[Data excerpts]

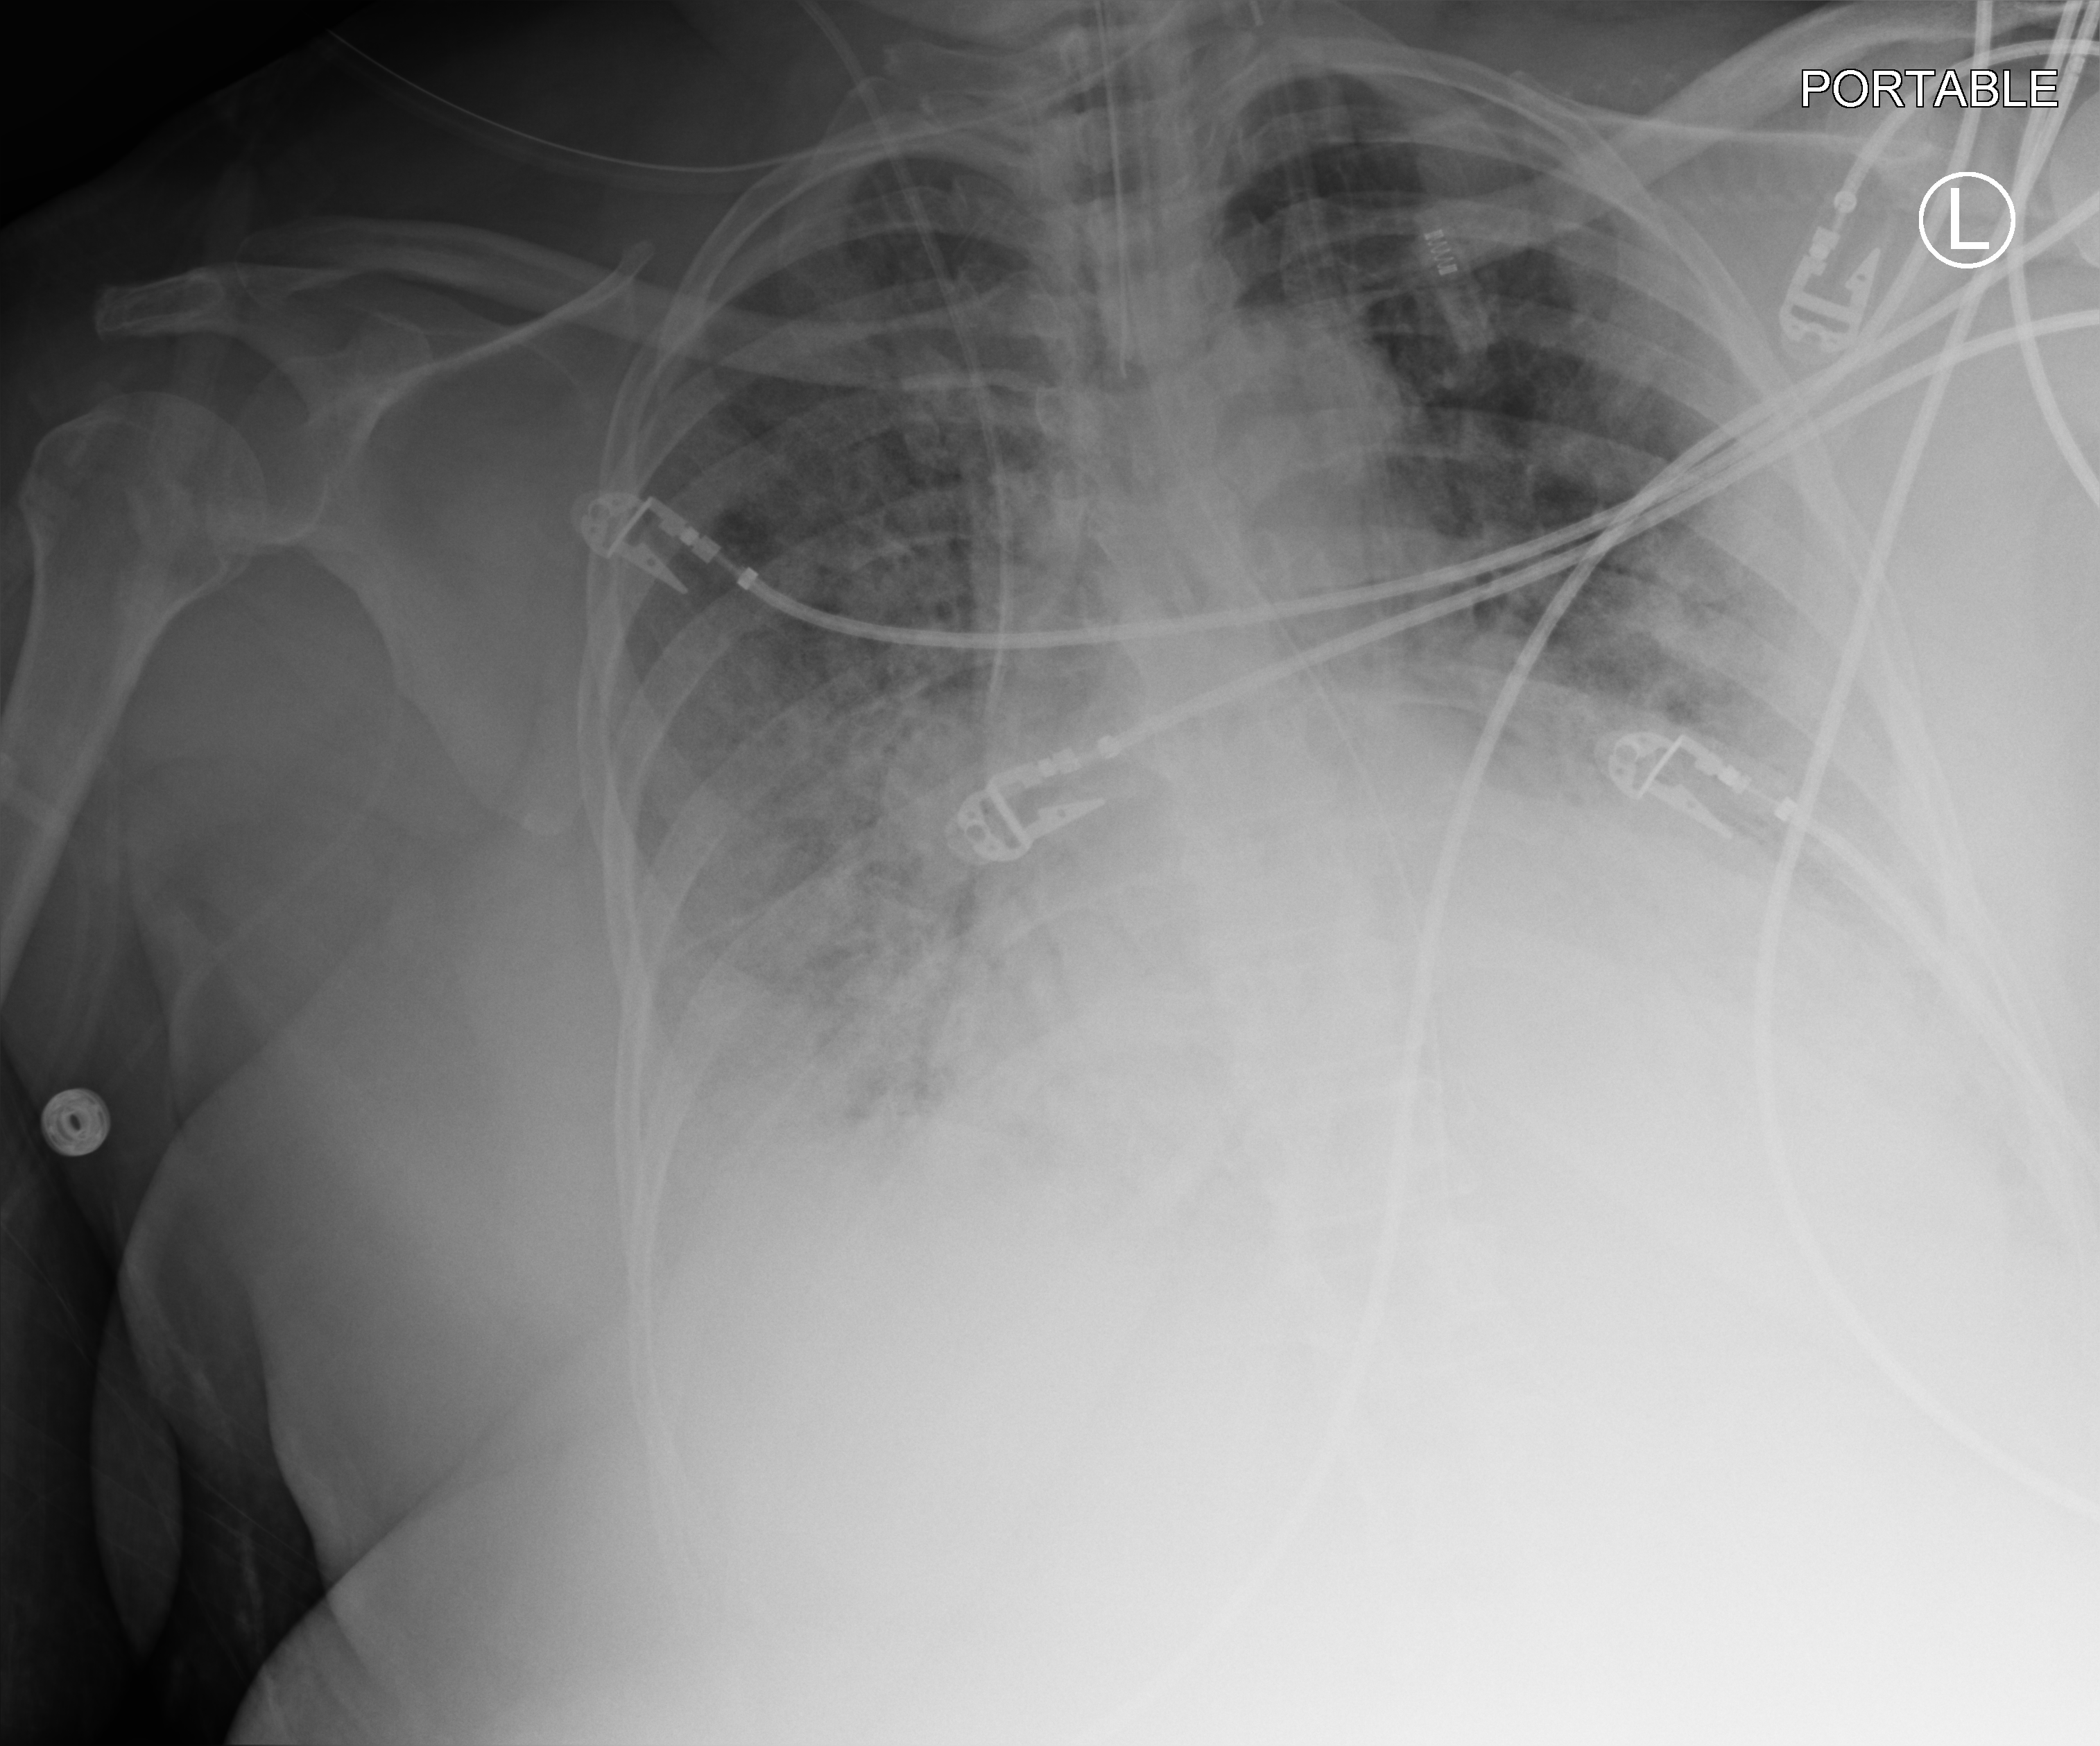
Bedside chest radiograph (computed radiography). Patient hospitalised with COVID-19; female, aged 60–74 years.
Hospital-stay facts (about this admission, not read from this image; timing relative to this image not recorded):
- admitted to intensive care during this hospital stay: yes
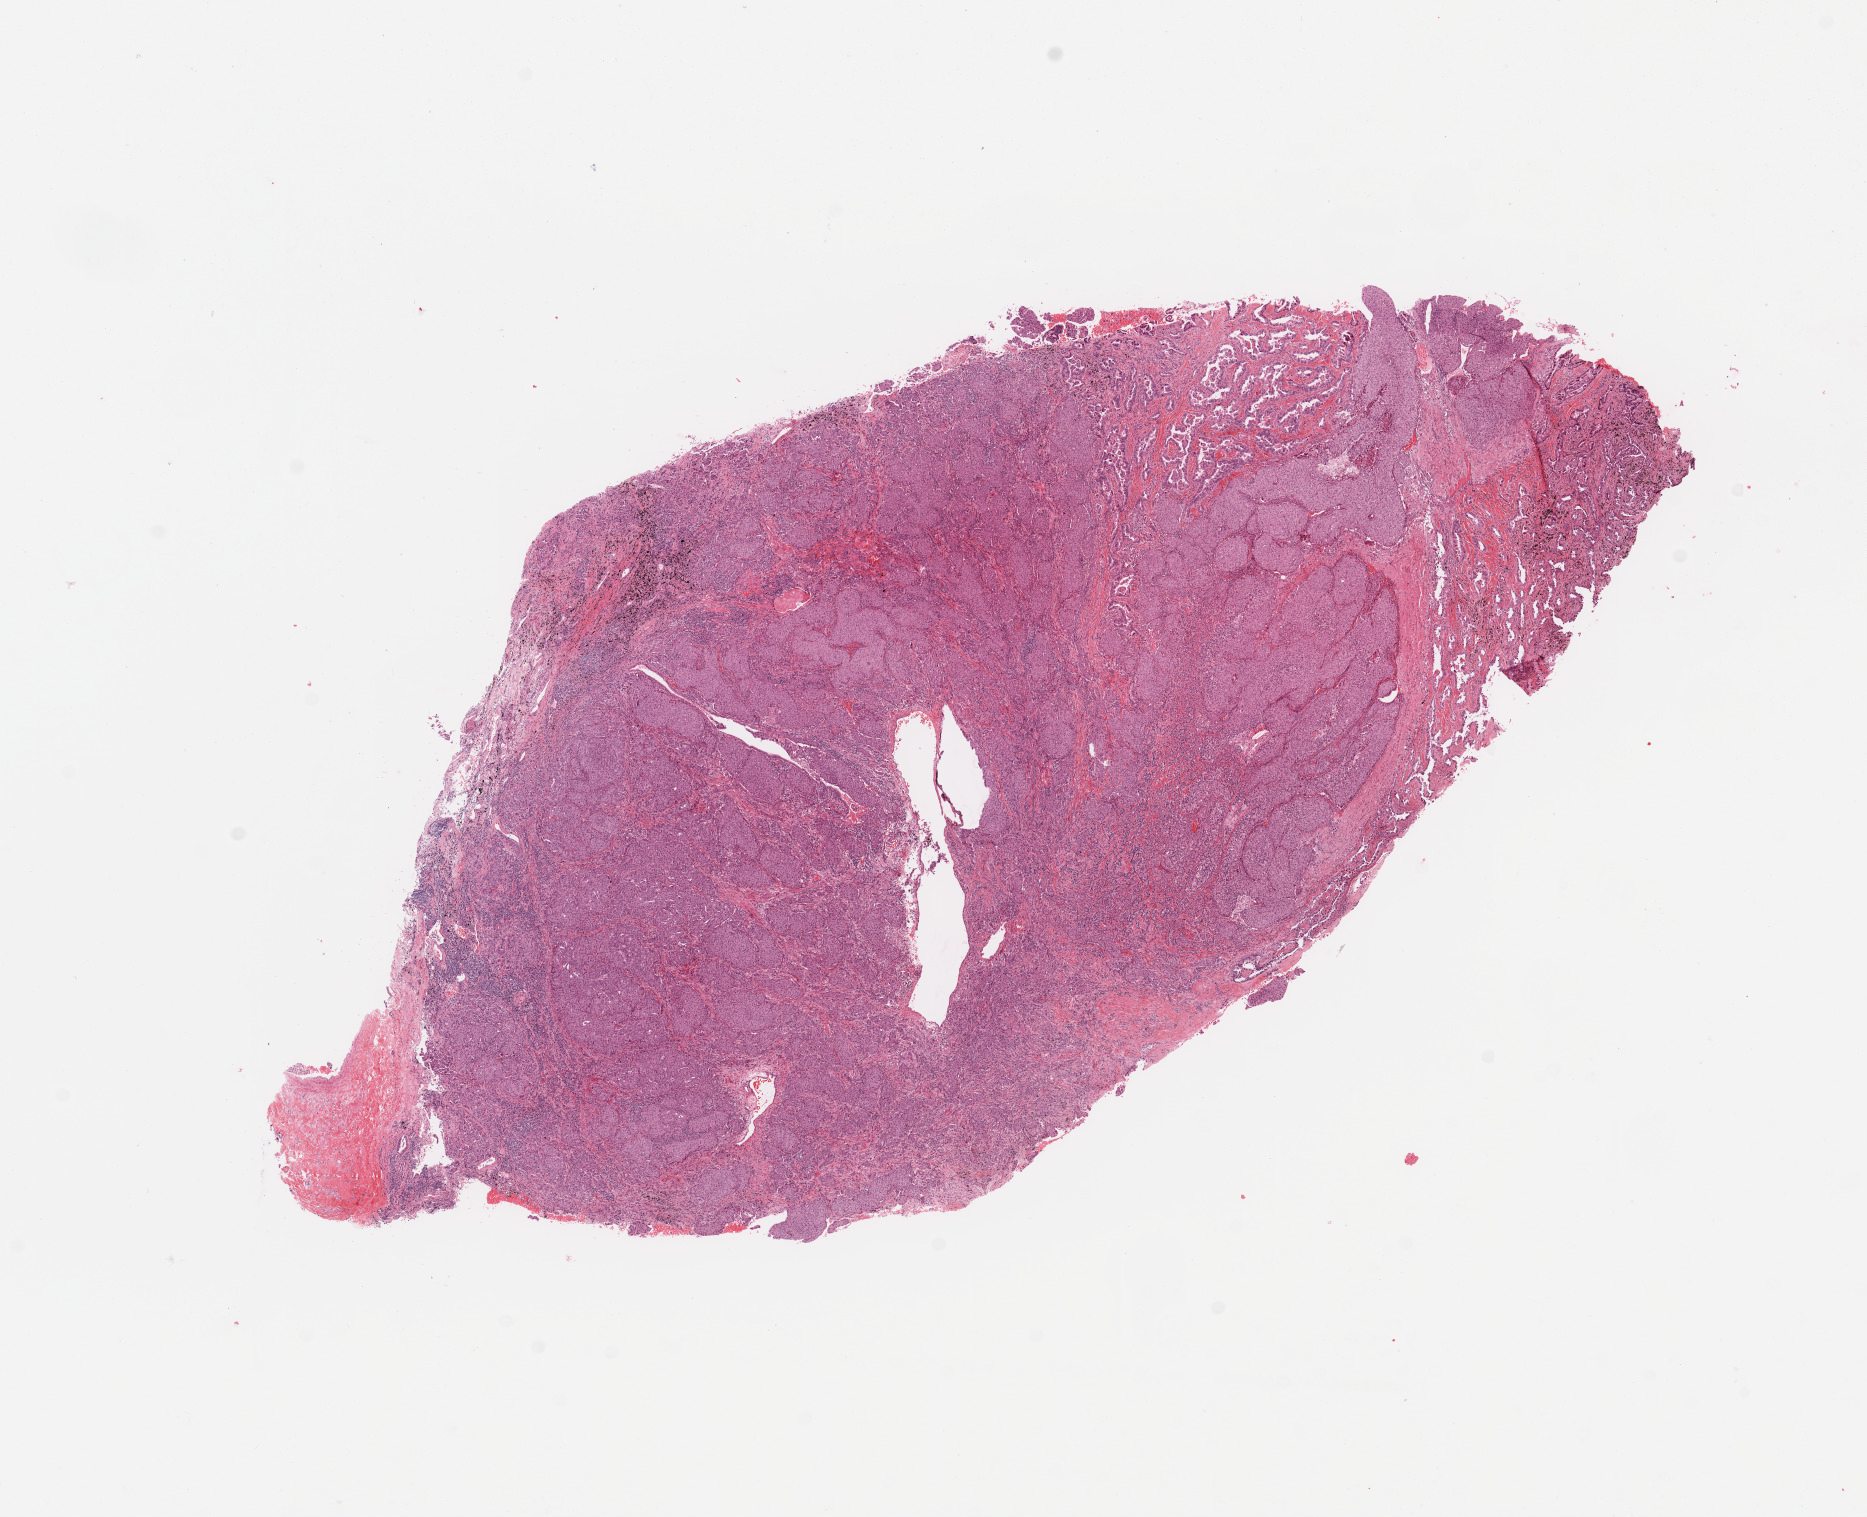
Digitized H&E-stained tissue section (whole slide) — low-resolution overview of the scanned area, about 14.8 x 12.0 mm (slide scanned at 20x), tumour tissue sample, sampled site: lung. Male, 77 y/o. Histologic grade: G3 (poorly differentiated). Pathologist review of this section (percent, as recorded): tumour nuclei 90%, necrosis 2%.
Primary tumour site (as recorded): left upper lobe. Histologic diagnosis: Adenocarcinoma, NOS. AJCC pathologic stage: IIB.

### What the task asks:
Your copy should hold all the data word for word. It should hold no pictures.

### Finished task:
Bedside chest radiograph (computed radiography). Patient hospitalised with COVID-19; female, aged 60–74 years.
Hospital-stay facts (about this admission, not read from this image; timing relative to this image not recorded):
- admitted to intensive care during this hospital stay: yes
Digitized H&E-stained tissue section (whole slide) — low-resolution overview of the scanned area, about 14.8 x 12.0 mm (slide scanned at 20x), tumour tissue sample, sampled site: lung. Male, 77 y/o. Histologic grade: G3 (poorly differentiated). Pathologist review of this section (percent, as recorded): tumour nuclei 90%, necrosis 2%.
Primary tumour site (as recorded): left upper lobe. Histologic diagnosis: Adenocarcinoma, NOS. AJCC pathologic stage: IIB.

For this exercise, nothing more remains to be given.